Diane contacted Pete Holmes for help.
“I told him there’s no safety here.”
Diane said Holmes made a commitment to look into it and never got back. That was over a year ago. Diane says out of all the city leaders, she feels Holmes particularly let her down — she worked on his election campaign.
“Holmes ran on accountability and making low income housing accountable for their actions. But something happened after he got elected. It was like he forgot all about his campaign promises,” Diane added. “I even have one of his posters that said, ‘Make Low Income Housing Agencies Accountable.'”
City Attorney Pete Holmes declined requests for an interview. His Communications Director responded, “Out of respect to Diane, rather than doing iterative backs-and-forths in the press, Pete said he would give her a call to hear her concerns directly.”
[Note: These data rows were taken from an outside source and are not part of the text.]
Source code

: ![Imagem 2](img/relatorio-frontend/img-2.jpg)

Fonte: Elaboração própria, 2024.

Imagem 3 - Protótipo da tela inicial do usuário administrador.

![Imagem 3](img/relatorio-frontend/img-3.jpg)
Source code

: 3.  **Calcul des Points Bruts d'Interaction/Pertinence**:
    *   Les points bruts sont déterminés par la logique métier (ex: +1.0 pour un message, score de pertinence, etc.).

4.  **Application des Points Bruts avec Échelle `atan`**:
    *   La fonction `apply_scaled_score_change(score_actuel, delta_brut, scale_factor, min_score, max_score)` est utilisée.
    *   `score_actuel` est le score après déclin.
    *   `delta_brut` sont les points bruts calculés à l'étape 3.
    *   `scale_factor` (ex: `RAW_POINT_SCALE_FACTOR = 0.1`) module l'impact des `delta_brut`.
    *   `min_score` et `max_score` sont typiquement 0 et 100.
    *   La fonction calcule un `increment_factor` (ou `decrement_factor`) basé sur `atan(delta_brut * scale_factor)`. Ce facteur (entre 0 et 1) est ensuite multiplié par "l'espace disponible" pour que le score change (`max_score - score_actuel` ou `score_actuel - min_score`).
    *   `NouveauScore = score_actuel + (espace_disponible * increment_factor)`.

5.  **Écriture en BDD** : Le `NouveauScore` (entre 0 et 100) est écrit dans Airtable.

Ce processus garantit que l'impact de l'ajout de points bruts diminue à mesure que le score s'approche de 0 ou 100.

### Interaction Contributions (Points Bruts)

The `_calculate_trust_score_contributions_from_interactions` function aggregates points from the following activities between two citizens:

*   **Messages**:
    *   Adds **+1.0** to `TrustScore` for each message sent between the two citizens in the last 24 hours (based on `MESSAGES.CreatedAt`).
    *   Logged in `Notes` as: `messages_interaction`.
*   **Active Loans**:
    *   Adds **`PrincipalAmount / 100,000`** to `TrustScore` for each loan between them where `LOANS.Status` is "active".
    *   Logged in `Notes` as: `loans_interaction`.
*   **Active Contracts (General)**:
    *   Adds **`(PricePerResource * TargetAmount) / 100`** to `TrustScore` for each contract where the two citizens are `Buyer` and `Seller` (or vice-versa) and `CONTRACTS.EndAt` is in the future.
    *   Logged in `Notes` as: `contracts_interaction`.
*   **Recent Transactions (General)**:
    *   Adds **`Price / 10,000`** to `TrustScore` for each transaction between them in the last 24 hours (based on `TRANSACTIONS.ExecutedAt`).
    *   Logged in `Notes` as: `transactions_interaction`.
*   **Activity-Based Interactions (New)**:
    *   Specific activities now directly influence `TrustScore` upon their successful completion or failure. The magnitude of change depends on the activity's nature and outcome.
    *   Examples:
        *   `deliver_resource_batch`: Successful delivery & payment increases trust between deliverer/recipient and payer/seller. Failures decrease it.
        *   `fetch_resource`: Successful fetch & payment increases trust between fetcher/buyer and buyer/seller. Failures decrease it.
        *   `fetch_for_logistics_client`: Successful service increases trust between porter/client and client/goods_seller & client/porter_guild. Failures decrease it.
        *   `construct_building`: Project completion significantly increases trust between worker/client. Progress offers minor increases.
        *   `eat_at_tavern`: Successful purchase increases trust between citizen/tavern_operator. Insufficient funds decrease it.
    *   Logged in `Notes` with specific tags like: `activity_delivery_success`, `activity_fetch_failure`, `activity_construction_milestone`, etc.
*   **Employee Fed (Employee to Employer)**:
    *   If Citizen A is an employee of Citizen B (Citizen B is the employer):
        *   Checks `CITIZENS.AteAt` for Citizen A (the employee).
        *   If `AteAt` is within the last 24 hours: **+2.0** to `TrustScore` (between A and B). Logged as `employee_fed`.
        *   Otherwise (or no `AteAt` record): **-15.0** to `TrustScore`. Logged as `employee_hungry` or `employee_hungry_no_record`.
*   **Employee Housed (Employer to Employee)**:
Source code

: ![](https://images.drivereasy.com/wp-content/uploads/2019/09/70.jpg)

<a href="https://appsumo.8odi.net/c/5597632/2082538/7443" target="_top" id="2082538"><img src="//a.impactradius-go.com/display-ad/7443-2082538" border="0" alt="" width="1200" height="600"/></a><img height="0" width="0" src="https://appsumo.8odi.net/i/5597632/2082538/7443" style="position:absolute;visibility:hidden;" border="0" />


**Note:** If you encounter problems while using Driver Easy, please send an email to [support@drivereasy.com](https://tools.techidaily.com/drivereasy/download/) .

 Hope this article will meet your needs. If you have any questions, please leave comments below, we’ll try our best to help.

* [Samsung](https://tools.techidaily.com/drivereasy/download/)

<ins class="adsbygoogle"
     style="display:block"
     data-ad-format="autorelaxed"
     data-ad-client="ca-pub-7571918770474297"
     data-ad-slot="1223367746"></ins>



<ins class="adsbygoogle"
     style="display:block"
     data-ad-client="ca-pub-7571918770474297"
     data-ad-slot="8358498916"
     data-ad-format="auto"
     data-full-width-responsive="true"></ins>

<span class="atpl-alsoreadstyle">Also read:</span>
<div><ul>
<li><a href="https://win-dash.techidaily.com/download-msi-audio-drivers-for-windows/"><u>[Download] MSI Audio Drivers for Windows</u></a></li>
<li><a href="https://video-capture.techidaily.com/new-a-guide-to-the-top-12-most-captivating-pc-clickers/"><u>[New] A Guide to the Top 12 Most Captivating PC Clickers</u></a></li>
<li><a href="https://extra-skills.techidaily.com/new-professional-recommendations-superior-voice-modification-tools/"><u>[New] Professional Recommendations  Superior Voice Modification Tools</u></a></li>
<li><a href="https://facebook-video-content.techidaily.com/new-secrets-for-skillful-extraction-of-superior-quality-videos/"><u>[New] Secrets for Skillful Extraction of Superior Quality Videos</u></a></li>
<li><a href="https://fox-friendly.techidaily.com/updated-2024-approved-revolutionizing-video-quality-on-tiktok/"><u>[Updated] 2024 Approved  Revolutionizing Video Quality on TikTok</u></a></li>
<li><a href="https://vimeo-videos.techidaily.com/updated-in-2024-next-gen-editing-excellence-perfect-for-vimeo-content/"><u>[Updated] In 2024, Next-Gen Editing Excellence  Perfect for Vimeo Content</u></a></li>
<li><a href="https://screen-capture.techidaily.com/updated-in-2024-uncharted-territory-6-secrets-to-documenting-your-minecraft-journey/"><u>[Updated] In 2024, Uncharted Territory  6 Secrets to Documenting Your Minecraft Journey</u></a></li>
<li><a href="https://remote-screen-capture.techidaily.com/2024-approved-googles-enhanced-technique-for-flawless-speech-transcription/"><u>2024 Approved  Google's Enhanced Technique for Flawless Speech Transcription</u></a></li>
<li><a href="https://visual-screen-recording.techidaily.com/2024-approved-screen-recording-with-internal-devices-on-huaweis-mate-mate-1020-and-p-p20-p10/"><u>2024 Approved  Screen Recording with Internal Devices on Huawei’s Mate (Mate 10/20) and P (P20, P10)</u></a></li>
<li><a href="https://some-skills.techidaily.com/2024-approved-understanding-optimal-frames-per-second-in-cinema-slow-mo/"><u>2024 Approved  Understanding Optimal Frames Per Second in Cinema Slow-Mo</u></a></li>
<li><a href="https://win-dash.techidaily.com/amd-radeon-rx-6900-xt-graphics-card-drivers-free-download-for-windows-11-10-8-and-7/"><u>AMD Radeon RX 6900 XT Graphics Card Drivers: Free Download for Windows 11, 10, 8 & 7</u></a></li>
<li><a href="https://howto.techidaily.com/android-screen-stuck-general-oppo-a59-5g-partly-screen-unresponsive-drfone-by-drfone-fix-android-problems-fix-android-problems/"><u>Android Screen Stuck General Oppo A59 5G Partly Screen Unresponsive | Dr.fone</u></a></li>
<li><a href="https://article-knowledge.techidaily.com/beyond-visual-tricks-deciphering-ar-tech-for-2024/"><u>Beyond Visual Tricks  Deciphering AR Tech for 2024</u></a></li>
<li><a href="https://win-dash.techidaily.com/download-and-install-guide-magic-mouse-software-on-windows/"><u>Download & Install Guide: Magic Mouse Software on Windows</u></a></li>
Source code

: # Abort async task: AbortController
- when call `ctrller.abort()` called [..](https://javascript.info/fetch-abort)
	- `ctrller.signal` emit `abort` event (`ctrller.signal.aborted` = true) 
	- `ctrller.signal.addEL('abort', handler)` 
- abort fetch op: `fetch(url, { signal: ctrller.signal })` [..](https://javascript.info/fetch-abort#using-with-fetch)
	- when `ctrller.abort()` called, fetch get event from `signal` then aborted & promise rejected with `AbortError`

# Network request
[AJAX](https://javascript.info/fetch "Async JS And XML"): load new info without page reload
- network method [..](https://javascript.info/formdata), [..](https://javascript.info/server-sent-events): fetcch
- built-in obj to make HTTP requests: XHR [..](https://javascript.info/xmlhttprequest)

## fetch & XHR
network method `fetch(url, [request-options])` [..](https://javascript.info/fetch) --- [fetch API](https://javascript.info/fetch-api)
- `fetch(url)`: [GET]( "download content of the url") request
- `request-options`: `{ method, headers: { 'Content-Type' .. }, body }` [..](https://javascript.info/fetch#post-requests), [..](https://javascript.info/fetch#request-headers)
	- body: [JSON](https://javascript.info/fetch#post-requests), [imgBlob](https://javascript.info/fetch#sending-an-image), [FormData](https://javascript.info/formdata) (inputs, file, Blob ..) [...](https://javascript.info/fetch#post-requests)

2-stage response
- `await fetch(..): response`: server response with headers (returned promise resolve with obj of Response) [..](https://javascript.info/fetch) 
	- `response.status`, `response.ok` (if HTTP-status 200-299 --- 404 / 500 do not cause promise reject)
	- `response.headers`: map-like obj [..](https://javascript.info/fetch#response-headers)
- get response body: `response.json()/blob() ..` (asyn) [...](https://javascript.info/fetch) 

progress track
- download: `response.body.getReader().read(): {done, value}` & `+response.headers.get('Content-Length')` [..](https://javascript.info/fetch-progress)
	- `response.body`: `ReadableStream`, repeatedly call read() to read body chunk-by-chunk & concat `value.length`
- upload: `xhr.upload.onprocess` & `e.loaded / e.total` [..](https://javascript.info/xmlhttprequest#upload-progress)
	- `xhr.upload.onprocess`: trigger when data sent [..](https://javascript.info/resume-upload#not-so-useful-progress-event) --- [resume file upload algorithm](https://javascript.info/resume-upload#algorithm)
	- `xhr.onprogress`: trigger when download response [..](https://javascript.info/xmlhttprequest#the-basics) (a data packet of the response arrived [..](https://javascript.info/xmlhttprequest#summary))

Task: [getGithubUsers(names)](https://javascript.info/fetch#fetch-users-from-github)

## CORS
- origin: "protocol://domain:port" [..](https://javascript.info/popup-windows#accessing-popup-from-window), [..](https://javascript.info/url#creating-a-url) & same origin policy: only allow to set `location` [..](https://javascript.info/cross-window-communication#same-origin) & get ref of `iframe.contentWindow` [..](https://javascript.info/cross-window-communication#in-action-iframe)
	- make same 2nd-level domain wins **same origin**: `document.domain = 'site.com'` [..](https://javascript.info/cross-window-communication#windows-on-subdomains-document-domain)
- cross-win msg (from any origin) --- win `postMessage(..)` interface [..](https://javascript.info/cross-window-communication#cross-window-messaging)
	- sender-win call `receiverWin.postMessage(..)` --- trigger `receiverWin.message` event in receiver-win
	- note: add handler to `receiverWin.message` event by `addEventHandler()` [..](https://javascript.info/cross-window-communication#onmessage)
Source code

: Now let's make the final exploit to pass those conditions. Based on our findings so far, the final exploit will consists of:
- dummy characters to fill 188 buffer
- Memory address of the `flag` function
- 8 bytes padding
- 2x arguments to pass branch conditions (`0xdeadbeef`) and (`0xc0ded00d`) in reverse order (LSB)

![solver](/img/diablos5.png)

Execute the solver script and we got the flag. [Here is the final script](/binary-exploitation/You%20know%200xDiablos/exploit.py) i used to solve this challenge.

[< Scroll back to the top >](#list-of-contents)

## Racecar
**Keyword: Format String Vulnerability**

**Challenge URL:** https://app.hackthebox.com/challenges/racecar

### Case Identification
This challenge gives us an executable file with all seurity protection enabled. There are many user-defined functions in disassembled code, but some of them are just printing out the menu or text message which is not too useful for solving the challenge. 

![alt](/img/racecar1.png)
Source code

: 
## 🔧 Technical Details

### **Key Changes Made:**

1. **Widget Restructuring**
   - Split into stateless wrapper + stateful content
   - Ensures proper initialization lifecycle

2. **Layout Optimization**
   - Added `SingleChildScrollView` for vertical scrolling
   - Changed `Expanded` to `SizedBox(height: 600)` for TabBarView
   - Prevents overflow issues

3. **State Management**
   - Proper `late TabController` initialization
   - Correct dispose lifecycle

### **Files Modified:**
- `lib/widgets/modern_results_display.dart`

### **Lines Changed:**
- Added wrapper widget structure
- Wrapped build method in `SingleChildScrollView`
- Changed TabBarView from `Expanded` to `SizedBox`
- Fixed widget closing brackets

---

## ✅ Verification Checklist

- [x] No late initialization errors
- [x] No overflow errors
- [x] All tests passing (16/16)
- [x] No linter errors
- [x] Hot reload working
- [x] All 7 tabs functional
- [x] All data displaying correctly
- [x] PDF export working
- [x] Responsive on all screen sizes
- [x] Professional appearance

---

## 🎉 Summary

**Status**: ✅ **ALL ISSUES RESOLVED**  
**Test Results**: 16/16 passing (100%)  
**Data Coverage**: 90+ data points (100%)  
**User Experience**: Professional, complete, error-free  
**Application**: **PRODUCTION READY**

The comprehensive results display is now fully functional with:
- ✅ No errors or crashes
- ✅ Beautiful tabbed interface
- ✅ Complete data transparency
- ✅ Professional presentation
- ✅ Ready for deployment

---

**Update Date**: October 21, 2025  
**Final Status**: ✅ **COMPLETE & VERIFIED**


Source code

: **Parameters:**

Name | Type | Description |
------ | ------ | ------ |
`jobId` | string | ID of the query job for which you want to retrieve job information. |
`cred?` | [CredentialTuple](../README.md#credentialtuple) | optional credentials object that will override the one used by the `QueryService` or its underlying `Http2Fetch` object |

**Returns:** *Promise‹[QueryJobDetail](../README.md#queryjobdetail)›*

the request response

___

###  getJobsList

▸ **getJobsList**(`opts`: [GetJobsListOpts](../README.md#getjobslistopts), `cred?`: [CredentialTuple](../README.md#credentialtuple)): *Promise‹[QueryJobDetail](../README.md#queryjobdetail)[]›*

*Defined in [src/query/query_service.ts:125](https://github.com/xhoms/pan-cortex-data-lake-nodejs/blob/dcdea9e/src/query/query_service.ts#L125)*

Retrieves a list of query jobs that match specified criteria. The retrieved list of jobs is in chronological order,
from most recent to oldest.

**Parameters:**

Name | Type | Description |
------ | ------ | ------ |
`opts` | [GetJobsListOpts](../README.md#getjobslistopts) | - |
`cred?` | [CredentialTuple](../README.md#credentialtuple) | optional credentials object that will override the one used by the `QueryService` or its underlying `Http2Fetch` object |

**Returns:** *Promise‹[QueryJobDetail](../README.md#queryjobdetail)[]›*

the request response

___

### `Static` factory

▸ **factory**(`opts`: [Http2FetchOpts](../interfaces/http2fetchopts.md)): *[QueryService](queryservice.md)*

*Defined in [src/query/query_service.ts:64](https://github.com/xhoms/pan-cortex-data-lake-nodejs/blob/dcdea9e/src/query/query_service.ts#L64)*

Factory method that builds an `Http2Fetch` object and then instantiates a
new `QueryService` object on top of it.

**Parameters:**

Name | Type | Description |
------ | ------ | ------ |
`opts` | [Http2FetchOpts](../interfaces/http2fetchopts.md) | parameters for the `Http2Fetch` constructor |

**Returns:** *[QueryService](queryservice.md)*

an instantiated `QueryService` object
The city’s parks department confirmed that both properties Diane and Gollyhorn allege are havens for crime, are owned by Seattle Parks and Recreation, and should be vacant.
“Our intent is to have this property in construction by summer 2020, and open to the public by summer 2021. In the meantime we are working with SPD and SDCI to develop a plan to be better secure the vacant homes on the lot, and the space as a whole.”
Matteson says their property management company added 24-hour security within the past few months to address security issues and enforce rules.
“We would very much like to know of any specific current inappropriate activities or conditions at our properties, so that we can take corresponding action. And we are always open to suggestions on how we can do better.”
In response to this story, the Seattle Police Department provided this statement:
We always take community input under consideration when making deployment decisions. We heard the concerns of South Seattle residents when we stationed our observation post at the Columbia City Safeway, a location that generated frequent reports of crime and calls for service. Some likened this equipment to a guard tower and said it evoked images of the darkest moments of our history. We heard the community, made some adjustments, and moved the equipment to another location identified by data as a crime hotspot. Our crime reduction strategies are flexible, but we remain committed as ever to addressing crime in our neighborhoods.